About a year ago I tried again to hit a little white ball off of a tee on a West Virginia golf course. This time I used a club from my youngest son’s junior set and had a few tips from my ever-patient husband. The club face came down and actually connected with the ball, it didn’t travel far but I was as giddy as if it had gone several hundred yards! Each consecutive attempt drew me further into a pastime that I hadn’t considered pursuing. Soon I had clubs (shared with my youngest), a hand-me-up glove (also from the youngest), and a good pair of golf shoes. Rule #3: Buy the correct equipment.

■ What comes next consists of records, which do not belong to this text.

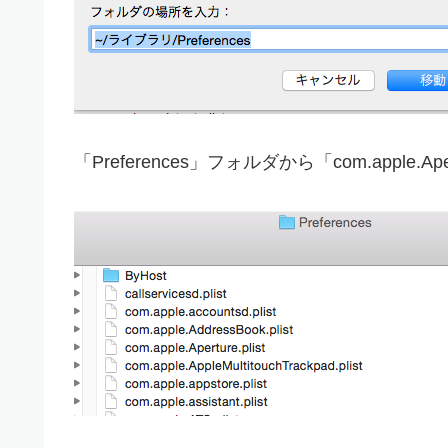
「Preferences」フォルダから「com.apple.A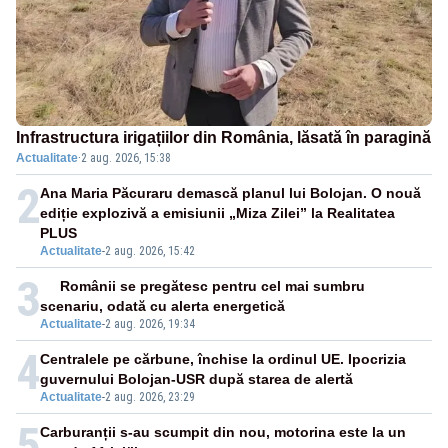
Infrastructura irigațiilor din România, lăsată în paragină
Actualitate
·
2 aug. 2026, 15:38
2
Ana Maria Păcuraru demască planul lui Bolojan. O nouă
ediție explozivă a emisiunii „Miza Zilei” la Realitatea
PLUS
Actualitate
-
2 aug. 2026, 15:42
3
Românii se pregătesc pentru cel mai sumbru
scenariu, odată cu alerta energetică
Actualitate
-
2 aug. 2026, 19:34
4
Centralele pe cărbune, închise la ordinul UE. Ipocrizia
guvernului Bolojan-USR după starea de alertă
Actualitate
-
2 aug. 2026, 23:29
5
Carburanții s-au scumpit din nou, motorina este la un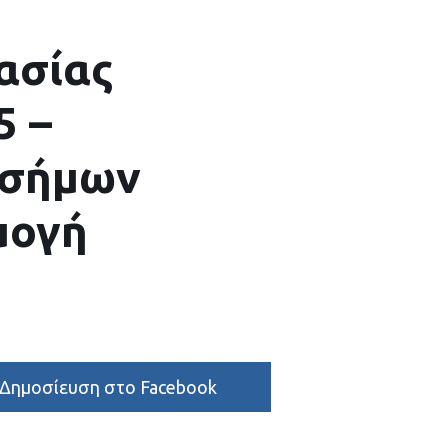
ασίας
5 –
οσήμων
μογή
Δημοσίευση στο Facebook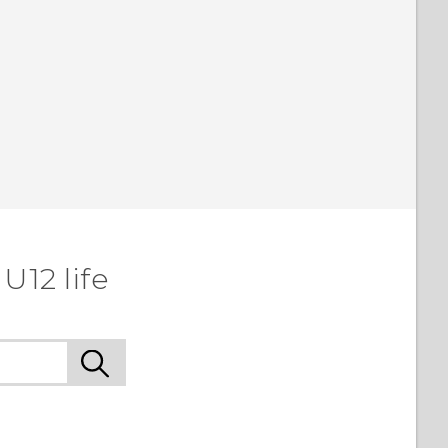
U12 life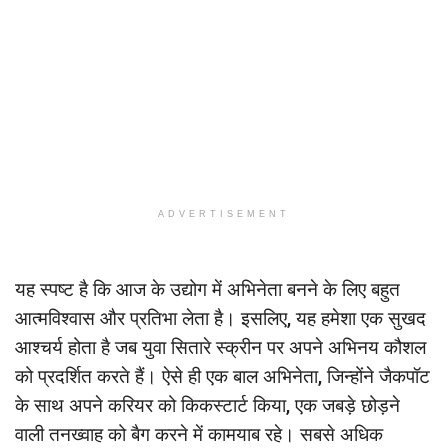
ADVERTISEMENT
यह स्पष्ट है कि आज के उद्योग में अभिनेता बनने के लिए बहुत
आत्मविश्वास और प्रतिभा लेता है। इसलिए, यह हमेशा एक सुखद
आश्चर्य होता है जब युवा सितारे स्क्रीन पर अपने अभिनय कौशल
को प्रदर्शित करते हैं। ऐसे ही एक बाल अभिनेता, जिन्होंने जैकपॉट
के साथ अपने करियर को किकस्टार्ट किया, एक जबड़े छोड़ने
वाली तनख्वाह को बैग करने में कामयाब रहे। सबसे अधिक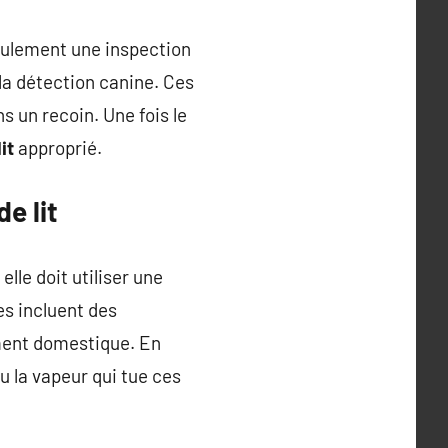
seulement une inspection
la détection canine. Ces
un recoin. Une fois le
it
approprié.
e lit
elle doit utiliser une
s incluent des
ement domestique. En
u la vapeur qui tue ces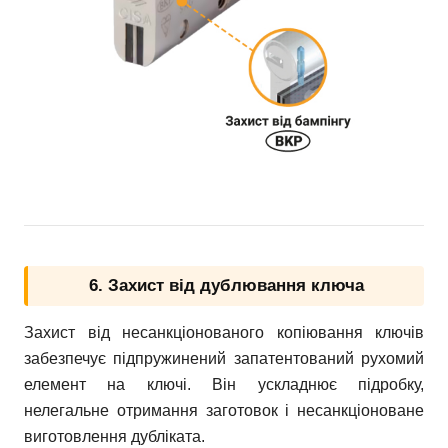
6. Захист від дублювання ключа
Захист від несанкціонованого копіювання ключів
забезпечує підпружинений запатентований рухомий
елемент на ключі. Він ускладнює підробку,
нелегальне отримання заготовок і несанкціоноване
виготовлення дубліката.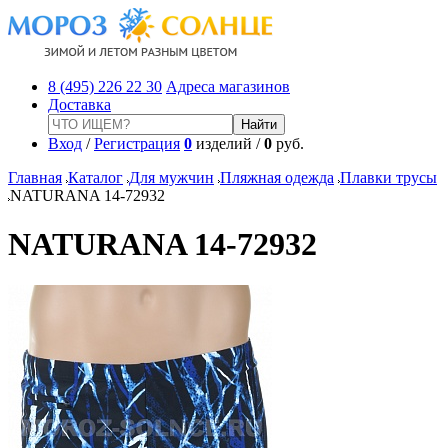
8 (495) 226 22 30
Адреса магазинов
Доставка
Вход
/
Регистрация
0
изделий /
0
руб.
Главная
Каталог
Для мужчин
Пляжная одежда
Плавки трусы
NATURANA 14-72932
NATURANA 14-72932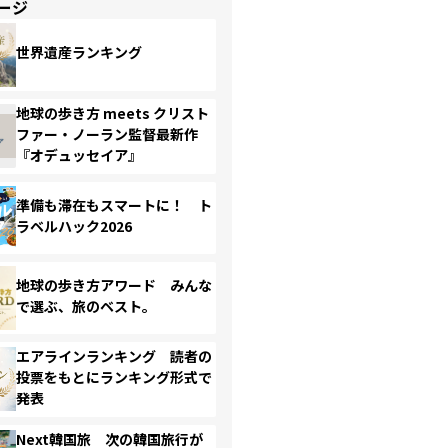
ージ
世界遺産ランキング
地球の歩き方 meets クリスト
ファー・ノーラン監督最新作
『オデュッセイア』
準備も滞在もスマートに！ ト
ラベルハック2026
地球の歩き方アワード みんな
で選ぶ、旅のベスト。
エアラインランキング 読者の
投票をもとにランキング形式で
発表
Next韓国旅 次の韓国旅行が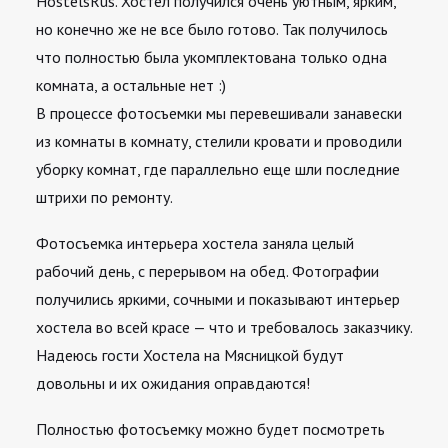
HostelsRus. Хостел получился очень уютным, ярким,
но конечно же не все было готово. Так получилось
что полностью была укомплектована только одна
комната, а остальные нет :)
В процессе фотосъемки мы перевешивали занавески
из комнаты в комнату, стелили кровати и проводили
уборку комнат, где параллельно еще шли последние
штрихи по ремонту.
Фотосъемка интерьера
хостела заняла целый
рабочий день, с перерывом на обед. Фотографии
получились яркими, сочными и показывают интерьер
хостела во всей красе — что и требовалось заказчику.
Надеюсь гости Хостела на Мясницкой будут
довольны и их ожидания оправдаются!
Полностью фотосъемку можно будет посмотреть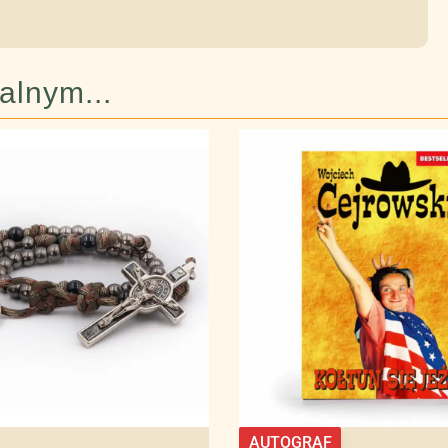
lnym...​
AUTOGRAF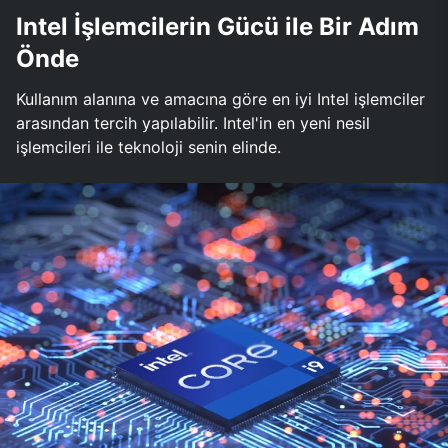
Intel İşlemcilerin Gücü ile Bir Adım
Önde
Kullanım alanına ve amacına göre en iyi Intel işlemciler
arasından tercih yapılabilir. Intel'in en yeni nesil
işlemcileri ile teknoloji senin elinde.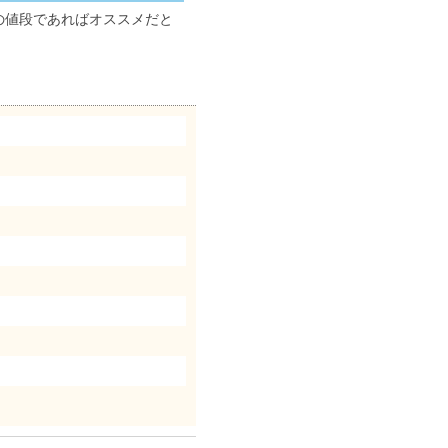
の値段であればオススメだと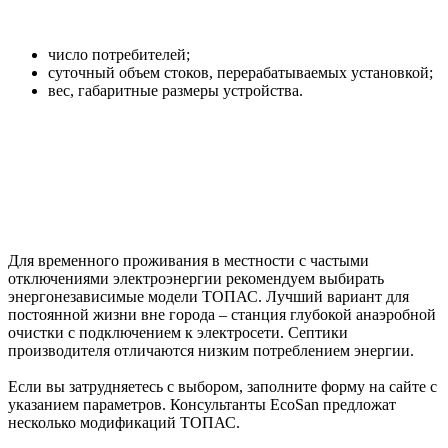
число потребителей;
суточный объем стоков, перерабатываемых установкой;
вес, габаритные размеры устройства.
Для временного проживания в местности с частыми
отключениями электроэнергии рекомендуем выбирать
энергонезависимые модели ТОПАС. Лучший вариант для
постоянной жизни вне города – станция глубокой анаэробной
очистки с подключением к электросети. Септики
производителя отличаются низким потреблением энергии.
Если вы затрудняетесь с выбором, заполните форму на сайте с
указанием параметров. Консультанты EcoSan предложат
несколько модификаций ТОПАС.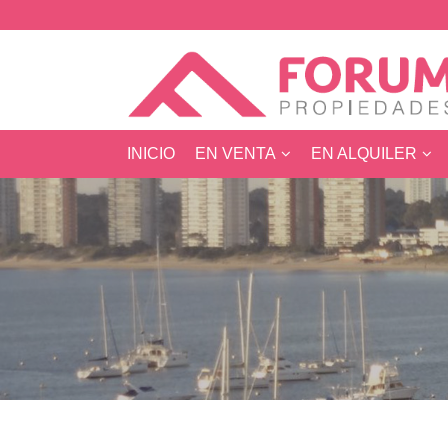
INICIO
EN VENTA
EN ALQUILER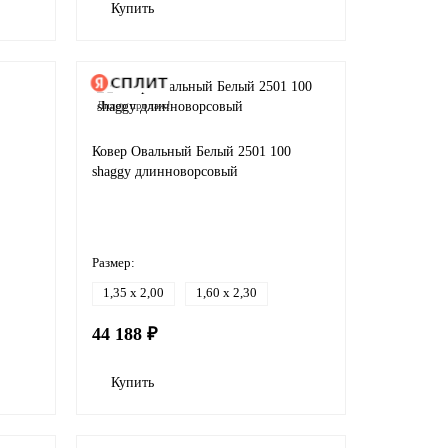
Купить
Лидер продаж!
Ковер Овальный Белый 2501 100
shaggy длинноворсовый
Размер:
1,35 x 2,00
1,60 x 2,30
44 188 ₽
Купить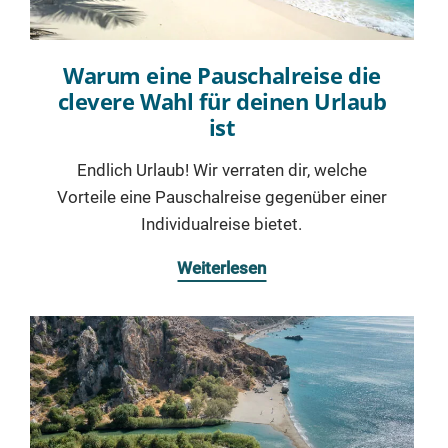
Warum eine Pauschalreise die
clevere Wahl für deinen Urlaub
ist
Endlich Urlaub! Wir verraten dir, welche
Vorteile eine Pauschalreise gegenüber einer
Individualreise bietet.
Weiterlesen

My husband and I play a few holes nearly every evening and we truly enjoy this activity together. I’m learning the rules and when scoring must take extra strokes for balls lost, hit out of play and into the pond. The game is a sine curve of ups and downs for me, but the challenge of developing my game within the rules is enjoyable.  Rule #4: Follow the rules and have fun.

As you can see these rules of golf apply in pretty much any situation. Take a chance and try (or try again), get good guidance and tools, and maintain integrity for the best experience. I consider this life lesson while looking down on my ball in the tall grass of the rough.

“Go ahead and fluff that ball up a bit, everyone else does.” My husband suggests as I pull my 5-iron from the bag.

I reply, “Rule #13 – The ball must be played as it lies.”